** Dataset follows **

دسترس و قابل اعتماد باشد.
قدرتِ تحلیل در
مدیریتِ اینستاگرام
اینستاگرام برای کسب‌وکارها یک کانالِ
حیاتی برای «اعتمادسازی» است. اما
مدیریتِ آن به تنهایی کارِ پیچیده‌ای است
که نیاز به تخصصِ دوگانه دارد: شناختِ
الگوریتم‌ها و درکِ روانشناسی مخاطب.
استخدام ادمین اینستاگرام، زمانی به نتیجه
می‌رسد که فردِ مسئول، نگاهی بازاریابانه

** End of Dataset **

### What to produce
Exactly and only the lines from the line containing "که نیاز به تخصصِ دوگانه دارد: شناختِ" through the final line of the records above must be returned.

### Answer section
که نیاز به تخصصِ دوگانه دارد: شناختِ
الگوریتم‌ها و درکِ روانشناسی مخاطب.
استخدام ادمین اینستاگرام، زمانی به نتیجه
می‌رسد که فردِ مسئول، نگاهی بازاریابانه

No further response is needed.